Poster by Kate Sianos

NARROW MARGIN PRESENTS

Two films by Rita Azevedo Gomes

Light Industry

Brooklyn, NYAPRIL 14, 2026
PROGRAM

A Conquista de Faro

2005

dir. Rita Azevedo Gomes

7PM Introduced by Benjamin Crais

Altar

2002

dir. Rita Azevedo Gomes

We extend our gratitude towards Thomas Beard and Ed Halter
PROGRAM NOTES

In conjunction with the release of Narrow Margin’s third issue, its editors will present two films by Rita Azevedo Gomes: Altar preceded by the short The Conquest of Faro. Narrow Margin #3 is devoted to Azevedo Gomes and Larry Cohen. It features original criticism, the first English-language translations of important texts on both filmmakers, a roundtable on Cohen’s The Ambulance (1990), and a new interview with Azevedo Gomes.

Originally trained as a painter, Rita Azevedo Gomes worked in various capacities in the Portuguese film world before making her feature debut with The Sound of the Shaking Earth (1990). Her films are distinguished by their remarkably free, collage-like method of adaptation, their probing interest in cinema’s place in the broader history of the arts, and their attentiveness to the specific aesthetic capacities of different cinematic media, from film to video to digital. This program consists of two films made at an early, pivotal moment in her ongoing career. A commissioned short produced by Paulo Rocha and the first of Azevedo Gomes’ many collaborations with actress Rita Durão, The Conquest of Faro begins with the chance encounter between two couples at a hotel restaurant. As one of the men, a professor, regales the table with a story about the city’s capture, the four figures are transposed into the historical drama as its characters. Looking backwards to Azevedo Gomes’ apprenticeship under Manoel de Oliveira and forwards to A Woman’s Revenge (2012), Faro develops her engagement with the liaison of cinema and theater before taking a sharp left turn—an unforgettable long take set to Janis Joplin.

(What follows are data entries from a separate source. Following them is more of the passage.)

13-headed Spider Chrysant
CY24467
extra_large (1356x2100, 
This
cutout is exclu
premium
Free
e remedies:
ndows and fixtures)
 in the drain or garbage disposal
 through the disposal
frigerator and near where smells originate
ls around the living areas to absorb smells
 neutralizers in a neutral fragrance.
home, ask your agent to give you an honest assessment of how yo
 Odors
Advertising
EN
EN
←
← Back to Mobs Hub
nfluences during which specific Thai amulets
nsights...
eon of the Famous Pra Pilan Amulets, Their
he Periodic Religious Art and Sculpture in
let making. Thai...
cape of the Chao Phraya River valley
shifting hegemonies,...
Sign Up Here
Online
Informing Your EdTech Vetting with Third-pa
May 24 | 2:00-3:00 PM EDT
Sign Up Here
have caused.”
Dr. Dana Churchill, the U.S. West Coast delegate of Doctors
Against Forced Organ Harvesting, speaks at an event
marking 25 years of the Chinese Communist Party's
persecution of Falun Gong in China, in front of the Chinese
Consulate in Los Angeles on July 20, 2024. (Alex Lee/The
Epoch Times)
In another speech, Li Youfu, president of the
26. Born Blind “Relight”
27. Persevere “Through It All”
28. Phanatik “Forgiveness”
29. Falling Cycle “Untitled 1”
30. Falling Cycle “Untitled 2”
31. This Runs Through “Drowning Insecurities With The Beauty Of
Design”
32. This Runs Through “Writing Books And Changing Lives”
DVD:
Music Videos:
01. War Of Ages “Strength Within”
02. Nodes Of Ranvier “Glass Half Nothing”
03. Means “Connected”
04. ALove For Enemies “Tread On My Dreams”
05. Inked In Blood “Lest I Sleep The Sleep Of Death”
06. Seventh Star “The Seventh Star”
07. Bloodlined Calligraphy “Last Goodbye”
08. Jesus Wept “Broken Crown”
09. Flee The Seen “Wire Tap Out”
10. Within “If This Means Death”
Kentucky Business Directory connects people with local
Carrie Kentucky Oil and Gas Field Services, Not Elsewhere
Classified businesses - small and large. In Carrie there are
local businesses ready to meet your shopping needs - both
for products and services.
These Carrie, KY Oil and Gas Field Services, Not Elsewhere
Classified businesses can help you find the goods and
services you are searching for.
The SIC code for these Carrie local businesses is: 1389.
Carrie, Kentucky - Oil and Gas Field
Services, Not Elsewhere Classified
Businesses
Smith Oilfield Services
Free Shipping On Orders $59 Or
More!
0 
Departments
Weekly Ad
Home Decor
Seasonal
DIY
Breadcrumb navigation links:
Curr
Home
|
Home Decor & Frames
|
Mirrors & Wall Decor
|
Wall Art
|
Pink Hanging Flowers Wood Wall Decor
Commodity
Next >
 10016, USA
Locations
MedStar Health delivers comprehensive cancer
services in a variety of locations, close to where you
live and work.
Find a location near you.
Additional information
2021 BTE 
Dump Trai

Azevedo Gomes’ most formally experimental work, Altar was made soon after Fragile as the World (2001), a film released over a decade after her feature debut. Shot on Hi8 for little money with “things that were around” and a crew credited collectively alongside Azevedo Gomes as its filmmakers, Altar is a cinematic palimpsest. Its throughline is the reminiscence of an old, widowed playwright (René Gouzene) who recalls an enigmatic boyhood encounter with Madeleine, the woman who engendered his first feelings of romantic love. Altar’s form prismatically refracts this experience across its seventy-five minutes, layering motifs and textures in a tidal rhythm. Certain totemic images (a woman’s hand, a rose held out) oneirically surface in advance of their mention in the story; fragments of paintings, music, and poems reverberate as the memory’s obscure echoes. Throughout, the reflection of a woman (Patrícia Saramago) is glimpsed in windowpanes and dirty mirrors. She seems at once the fantasized figure of René’s melancholic remembrance and something of the woman herself in the grip of a secret emotion. An altar for an unrepeatable, long-past encounter, Azevedo Gomes’ film dwells on the singularity of the image that remains and its ultimate, irreducible muteness.